== WHAT YOU SHOULD DO ==
From the items below, keep only the lines that contain the word "Books", and copy each of those lines.

== DATA TO EXAMINE ==

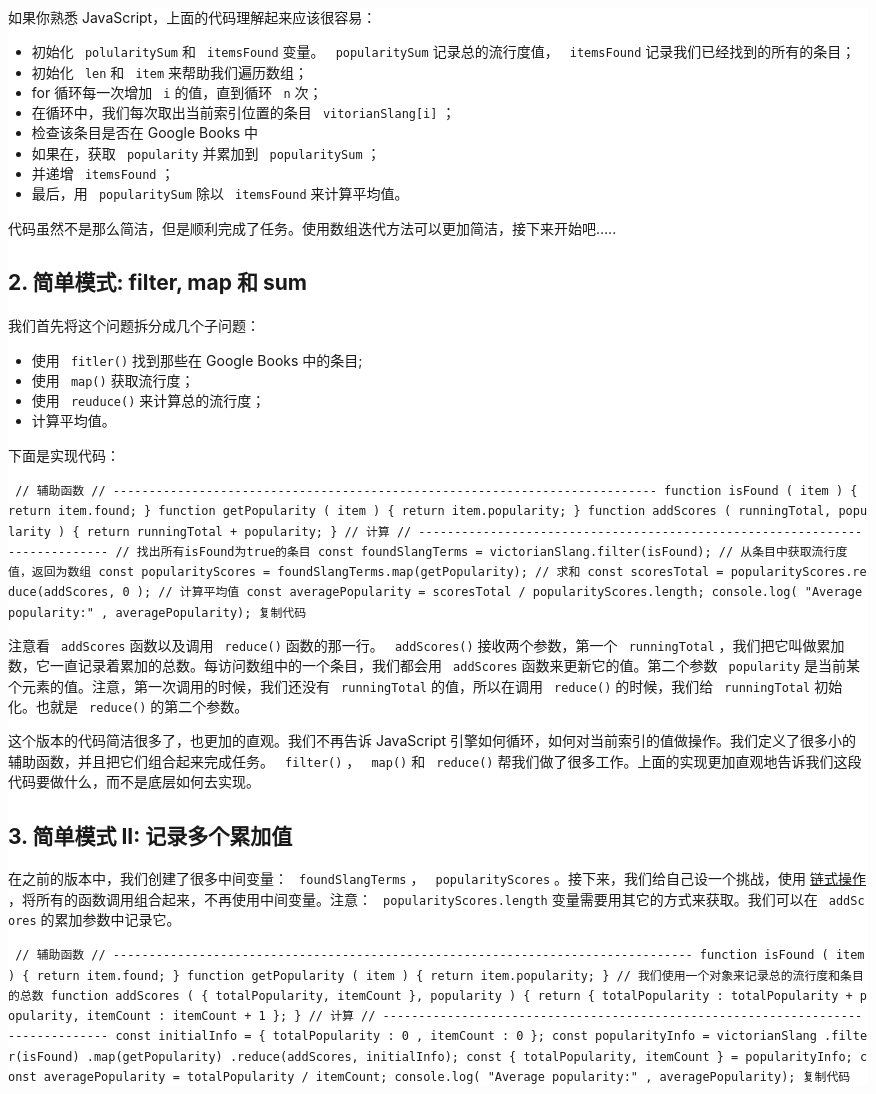 如果你熟悉 JavaScript，上面的代码理解起来应该很容易：

* 初始化 ` polularitySum` 和 ` itemsFound` 变量。 ` popularitySum` 记录总的流行度值， ` itemsFound` 记录我们已经找到的所有的条目；
* 初始化 ` len` 和 ` item` 来帮助我们遍历数组；
* for 循环每一次增加 ` i` 的值，直到循环 ` n` 次；
* 在循环中，我们每次取出当前索引位置的条目 ` vitorianSlang[i]` ；
* 检查该条目是否在 Google Books 中
* 如果在，获取 ` popularity` 并累加到 ` popularitySum` ；
* 并递增 ` itemsFound` ；
* 最后，用 ` popularitySum` 除以 ` itemsFound` 来计算平均值。

代码虽然不是那么简洁，但是顺利完成了任务。使用数组迭代方法可以更加简洁，接下来开始吧…..

## 2. 简单模式: filter, map 和 sum ##

我们首先将这个问题拆分成几个子问题：

* 使用 ` fitler()` 找到那些在 Google Books 中的条目;
* 使用 ` map()` 获取流行度；
* 使用 ` reuduce()` 来计算总的流行度；
* 计算平均值。

下面是实现代码：

` // 辅助函数 // ---------------------------------------------------------------------------- function isFound ( item ) { return item.found; } function getPopularity ( item ) { return item.popularity; } function addScores ( runningTotal, popularity ) { return runningTotal + popularity; } // 计算 // ---------------------------------------------------------------------------- // 找出所有isFound为true的条目 const foundSlangTerms = victorianSlang.filter(isFound); // 从条目中获取流行度值，返回为数组 const popularityScores = foundSlangTerms.map(getPopularity); // 求和 const scoresTotal = popularityScores.reduce(addScores, 0 ); // 计算平均值 const averagePopularity = scoresTotal / popularityScores.length; console.log( "Average popularity:" , averagePopularity); 复制代码`

注意看 ` addScores` 函数以及调用 ` reduce()` 函数的那一行。 ` addScores()` 接收两个参数，第一个 ` runningTotal` ，我们把它叫做累加数，它一直记录着累加的总数。每访问数组中的一个条目，我们都会用 ` addScores` 函数来更新它的值。第二个参数 ` popularity` 是当前某个元素的值。注意，第一次调用的时候，我们还没有 ` runningTotal` 的值，所以在调用 ` reduce()` 的时候，我们给 ` runningTotal` 初始化。也就是 ` reduce()` 的第二个参数。

这个版本的代码简洁很多了，也更加的直观。我们不再告诉 JavaScript 引擎如何循环，如何对当前索引的值做操作。我们定义了很多小的辅助函数，并且把它们组合起来完成任务。 ` filter()` ， ` map()` 和 ` reduce()` 帮我们做了很多工作。上面的实现更加直观地告诉我们这段代码要做什么，而不是底层如何去实现。

## 3. 简单模式 II: 记录多个累加值 ##

在之前的版本中，我们创建了很多中间变量： ` foundSlangTerms` ， ` popularityScores` 。接下来，我们给自己设一个挑战，使用 [链式操作]( https://link.juejin.im?target=https%3A%2F%2Fen.wikipedia.org%2Fwiki%2FFluent_interface ) ，将所有的函数调用组合起来，不再使用中间变量。注意： ` popularityScores.length` 变量需要用其它的方式来获取。我们可以在 ` addScores` 的累加参数中记录它。

` // 辅助函数 // --------------------------------------------------------------------------------- function isFound ( item ) { return item.found; } function getPopularity ( item ) { return item.popularity; } // 我们使用一个对象来记录总的流行度和条目的总数 function addScores ( { totalPopularity, itemCount }, popularity ) { return { totalPopularity : totalPopularity + popularity, itemCount : itemCount + 1 }; } // 计算 // --------------------------------------------------------------------------------- const initialInfo = { totalPopularity : 0 , itemCount : 0 }; const popularityInfo = victorianSlang .filter(isFound) .map(getPopularity) .reduce(addScores, initialInfo); const { totalPopularity, itemCount } = popularityInfo; const averagePopularity = totalPopularity / itemCount; console.log( "Average popularity:" , averagePopularity); 复制代码`
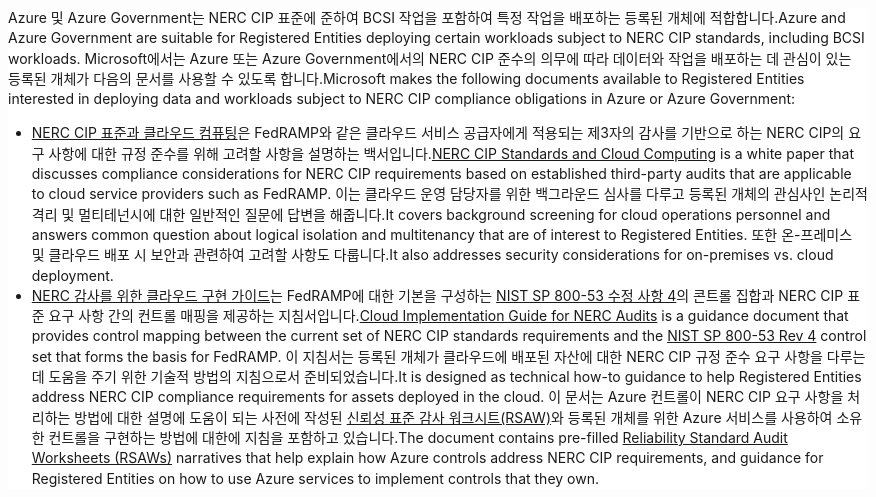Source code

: <span data-ttu-id="7fbe4-123">Azure 및 Azure Government는 NERC CIP 표준에 준하여 BCSI 작업을 포함하여 특정 작업을 배포하는 등록된 개체에 적합합니다.</span><span class="sxs-lookup"><span data-stu-id="7fbe4-123">Azure and Azure Government are suitable for Registered Entities deploying certain workloads subject to NERC CIP standards, including BCSI workloads.</span></span> <span data-ttu-id="7fbe4-124">Microsoft에서는 Azure 또는 Azure Government에서의 NERC CIP 준수의 의무에 따라 데이터와 작업을 배포하는 데 관심이 있는 등록된 개체가 다음의 문서를 사용할 수 있도록 합니다.</span><span class="sxs-lookup"><span data-stu-id="7fbe4-124">Microsoft makes the following documents available to Registered Entities interested in deploying data and workloads subject to NERC CIP compliance obligations in Azure or Azure Government:</span></span>

- <span data-ttu-id="7fbe4-125">[NERC CIP 표준과 클라우드 컴퓨팅](https://aka.ms/AzureNERC)은 FedRAMP와 같은 클라우드 서비스 공급자에게 적용되는 제3자의 감사를 기반으로 하는 NERC CIP의 요구 사항에 대한 규정 준수를 위해 고려할 사항을 설명하는 백서입니다.</span><span class="sxs-lookup"><span data-stu-id="7fbe4-125">[NERC CIP Standards and Cloud Computing](https://aka.ms/AzureNERC) is a white paper that discusses compliance considerations for NERC CIP requirements based on established third-party audits that are applicable to cloud service providers such as FedRAMP.</span></span> <span data-ttu-id="7fbe4-126">이는 클라우드 운영 담당자를 위한 백그라운드 심사를 다루고 등록된 개체의 관심사인 논리적 격리 및 멀티테넌시에 대한 일반적인 질문에 답변을 해줍니다.</span><span class="sxs-lookup"><span data-stu-id="7fbe4-126">It covers background screening for cloud operations personnel and answers common question about logical isolation and multitenancy that are of interest to Registered Entities.</span></span> <span data-ttu-id="7fbe4-127">또한 온-프레미스 및 클라우드 배포 시 보안과 관련하여 고려할 사항도 다룹니다.</span><span class="sxs-lookup"><span data-stu-id="7fbe4-127">It also addresses security considerations for on-premises vs. cloud deployment.</span></span>
- <span data-ttu-id="7fbe4-128">[NERC 감사를 위한 클라우드 구현 가이드](https://aka.ms/AzureNERCGuide)는 FedRAMP에 대한 기본을 구성하는 [NIST SP 800-53 수정 사항 4](https://nvd.nist.gov/800-53/Rev4)의 콘트롤 집합과 NERC CIP 표준 요구 사항 간의 컨트롤 매핑을 제공하는 지침서입니다.</span><span class="sxs-lookup"><span data-stu-id="7fbe4-128">[Cloud Implementation Guide for NERC Audits](https://aka.ms/AzureNERCGuide) is a guidance document that provides control mapping between the current set of NERC CIP standards requirements and the [NIST SP 800-53 Rev 4](https://nvd.nist.gov/800-53/Rev4) control set that forms the basis for FedRAMP.</span></span> <span data-ttu-id="7fbe4-129">이 지침서는 등록된 개체가 클라우드에 배포된 자산에 대한 NERC CIP 규정 준수 요구 사항을 다루는데 도움을 주기 위한 기술적 방법의 지침으로서 준비되었습니다.</span><span class="sxs-lookup"><span data-stu-id="7fbe4-129">It is designed as technical how-to guidance to help Registered Entities address NERC CIP compliance requirements for assets deployed in the cloud.</span></span> <span data-ttu-id="7fbe4-130">이 문서는 Azure 컨트롤이 NERC CIP 요구 사항을 처리하는 방법에 대한 설명에 도움이 되는 사전에 작성된 [신뢰성 표준 감사 워크시트(RSAW)](https://www.nerc.com/pa/comp/Pages/Reliability-Standard-Audit-Worksheets-\(RSAWs\).aspx)와 등록된 개체를 위한 Azure 서비스를 사용하여 소유한 컨트롤을 구현하는 방법에 대한에 지침을 포함하고 있습니다.</span><span class="sxs-lookup"><span data-stu-id="7fbe4-130">The document contains pre-filled [Reliability Standard Audit Worksheets (RSAWs)](https://www.nerc.com/pa/comp/Pages/Reliability-Standard-Audit-Worksheets-\(RSAWs\).aspx) narratives that help explain how Azure controls address NERC CIP requirements, and guidance for Registered Entities on how to use Azure services to implement controls that they own.</span></span>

== ANSWER TO THIS PROBLEM ==
* 检查该条目是否在 Google Books 中
* 使用 ` fitler()` 找到那些在 Google Books 中的条目;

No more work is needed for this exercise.